■ TESTO
+-------+

L’associazionismo straniero non ha ora potere. Perché è molto da molti anni, da dopo il 1998.. A partire dalla legge Martelli, agli inizi degli anni ’90, quando ci fu un momento di bellezza, speranza, di voglia di fare, c’era un clima politico estremamente positivo. L’associazionismo fioriva per questo e perché il Comune, la Provincia di Roma, avevano dato delle strutture base, per esempio pagare i notai che servivano alla costituzione delle associazioni. Questo incoraggiava a costituire le associazioni. Senza le strutture, la base garantita, non si sapeva più che fare. E quindi cominciano a perdersi. L’impegno associativo non è solo pagare per avere quella piccola cassetta. Non è solo la riunione una tantum. Ma anche il volontariato, rispondere al telefono, sistemare il piccolo archivio. Queste cose non c’erano nella mentalità di molte associazioni. L’unico concetto di associazionismo nelle comunità era solo quello delle riunioni. Quando il Presidente chiamava allora la domenica tutti venivano, per incontrarsi, chiacchierare...ma al di fuori di quello non c’era altro. Oggi le comunità si incontrano discutono, ma rimane una cosa interna.si fa la riunione, si discute, si chiacchiera un po’, ma come conseguenza al di fuori di questo non c’è nulla. Parlo ad esempio della comunità nigeriana. Sta morendo. Non sono stati in grado, passando dal vecchio Presidente al nuovo di rifare lo Statuto. Di aggiungere due parole: il Presidente ha finito il suo lavoro, non è più...possono stare anche due o tre anni, non c’è nessuno che ha la capacità di dire cosa fare. Per fare un esempio. In teoria in una lista esistono una serie di comunità, ma queste comunità come tali non hanno un minimo di strutture.” (Mia intervista dell’11 gennaio 2005).

+-------+

■ CONSEGNA A
Nel testo sull'associazionismo straniero, quale esempio di sostegno offerto dal Comune e dalla Provincia di Roma viene citato?
■ CONSEGNA B
Scrivi il seguito del testo sull'associazionismo straniero, per favore.
Le righe successive hanno una provenienza diversa dal testo.

■ DATI FORNITI
+-------+

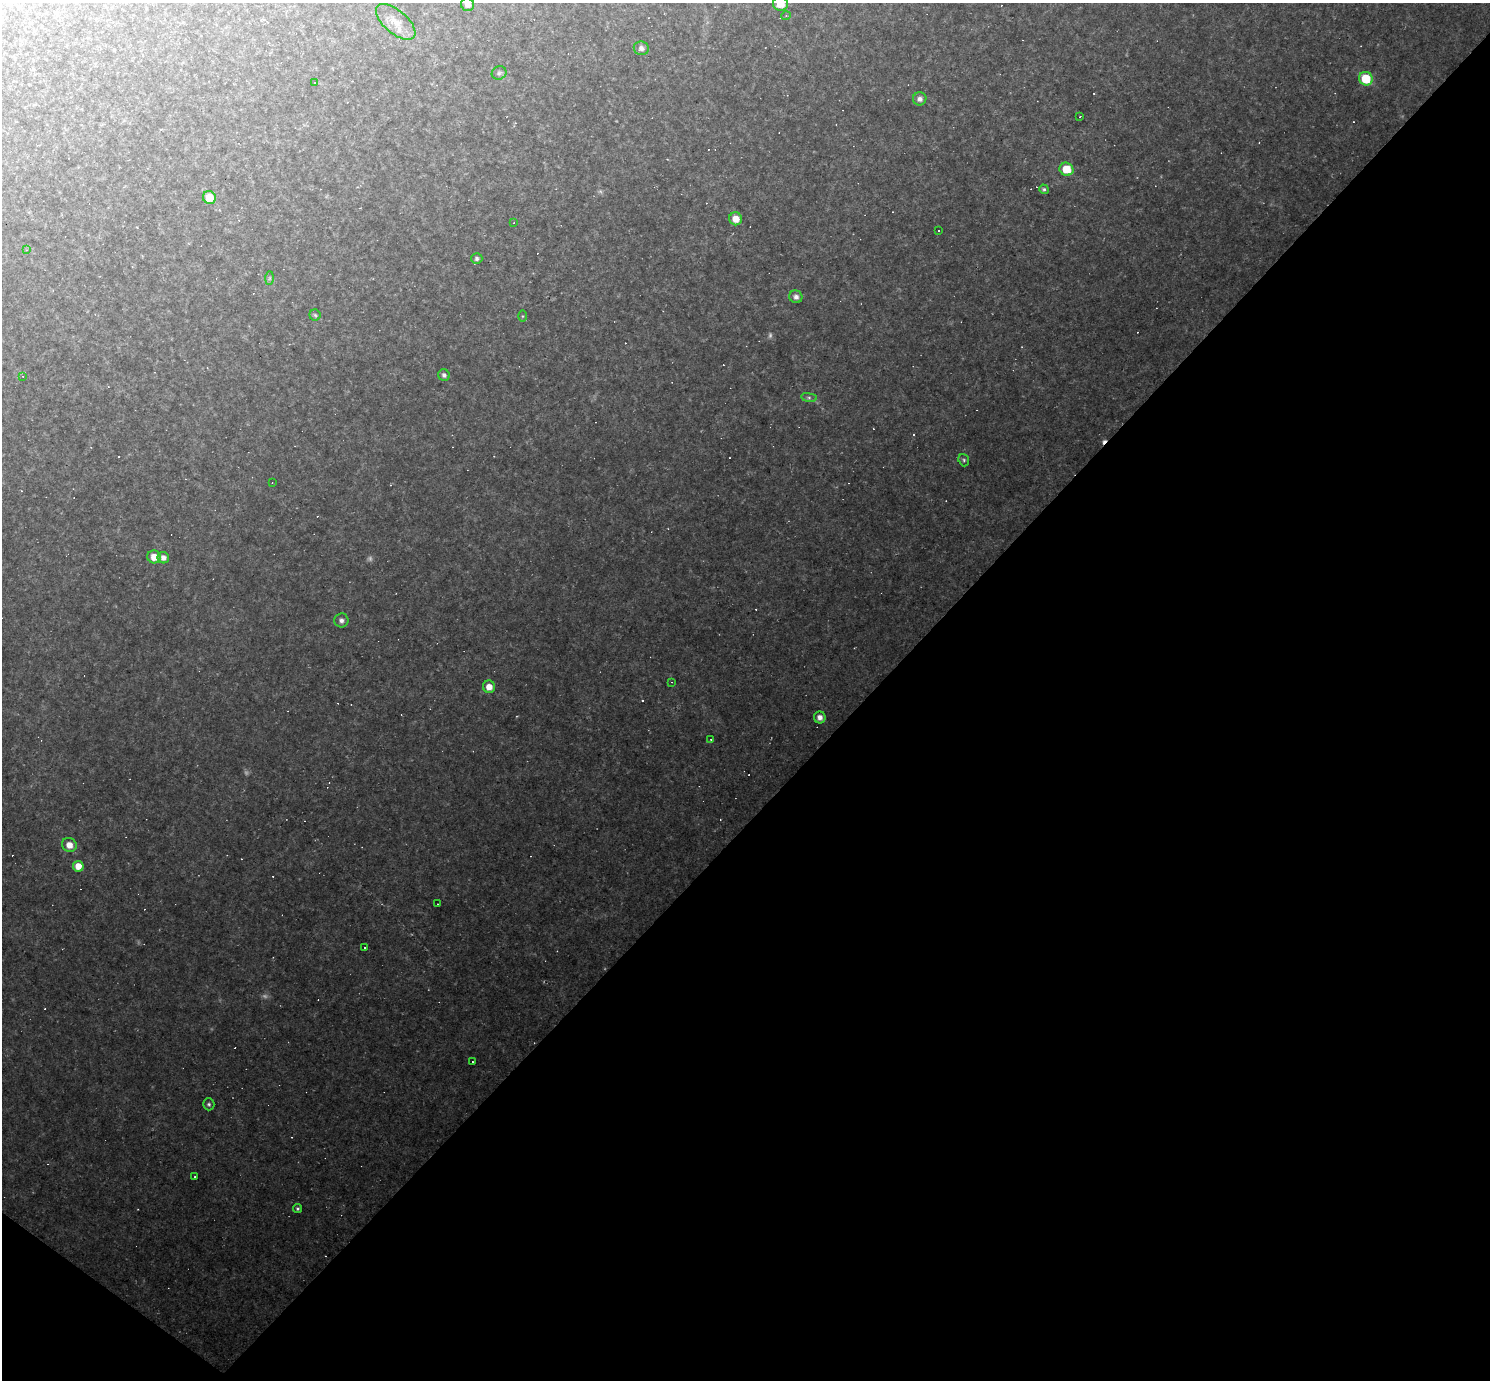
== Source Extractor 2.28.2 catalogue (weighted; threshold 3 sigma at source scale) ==
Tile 15 of 4 x 4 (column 3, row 4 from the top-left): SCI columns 2975-4462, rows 293-1670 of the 5949 x 5952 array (HDU 1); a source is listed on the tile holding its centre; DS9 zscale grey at full resolution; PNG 1492 x 1382 px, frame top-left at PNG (2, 3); each listed source drawn as its Kron ellipse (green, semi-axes under 4 px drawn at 4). Shown black and unused: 43% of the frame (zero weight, under 2 of 3 exposures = <1% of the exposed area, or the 3 px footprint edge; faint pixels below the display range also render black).
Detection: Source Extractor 2.28.2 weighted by HDU 2 'WHT'; one run over the whole footprint, this tile lists its part. Background 0.0987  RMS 0.01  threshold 0.0455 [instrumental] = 3 sigma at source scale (4.5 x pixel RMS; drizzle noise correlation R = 1.50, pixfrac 1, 0.05/0.05 arcsec/px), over >= 5 px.
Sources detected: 84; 5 too faint to see at this stretch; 37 cosmic-ray / hot-pixel residue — neither listed nor drawn; the other 42 listed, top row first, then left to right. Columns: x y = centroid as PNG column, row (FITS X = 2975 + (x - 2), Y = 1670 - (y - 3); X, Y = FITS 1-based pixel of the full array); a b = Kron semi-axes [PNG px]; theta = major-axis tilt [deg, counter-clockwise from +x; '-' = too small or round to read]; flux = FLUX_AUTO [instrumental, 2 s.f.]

+-------+

■ RISPOSTA A
Pagavano i notai necessari alla costituzione delle associazioni.

■ RISPOSTA B
E riguardo l’associazionismo italiano:

È molto particolare, il rapporto tra immigrati e associazioni italiane non ha mai funzionato bene, perché le associazioni di volontariato hanno questo compito storico di comandare […] io do e sono io che lo gestisco. Si vede ad occhi nudo. […] Fra noi e le associazioni italiane non c’è un buon rapporto perché veniamo considerati “bisognosi”. Il discorso è economico. Se io ho, ho tutto. Se io non ho, non ho niente. Questo è detto terra terra, tipo romano. Qualche associazione, tipo Caritas, qualche volta ha dato cibo, letto, pasta calda agli immigrati. Anche Sant’ Egidio, queste associazioni religiose...ma di associazioni laiche ce n’è poche, perché ogni volta che vai lì sei sottomesso un po’, e poi se ti danno delle cose, tipo una sala, non ti danno la chiave e basta, ma ti dicono a che ora venire, chiudere, c’è sempre qualcuno che deve controllare. Il rapporto non è stato mai buono”. (Mia intervista dell’11 gennaio 2005).

In generale emerge che realtà divolontariato come la Caritas, per il ruolo di riferimento radicato e anche per una certa attenzione dimostrata nel trattare con lo straniero, continua a godere di favore. Altre associazioni laiche, più piccole, non vengono viste di buon occhio, anche per una certa tendenza a non voler mai delegare allo straniero, relegandolo all’eterno ruolo di “bisognoso”.

L’associazionismo straniero non è molto forte, ma sicuramente è più organizzato lì dove interessa comunità coese e facilmente raccordabili come quella filippina, aiutata anche dalla facilità a raccordarsi sul territorio attraverso le parrocchie.



    1. Giudizi degli interessati, effetti delle esperienze.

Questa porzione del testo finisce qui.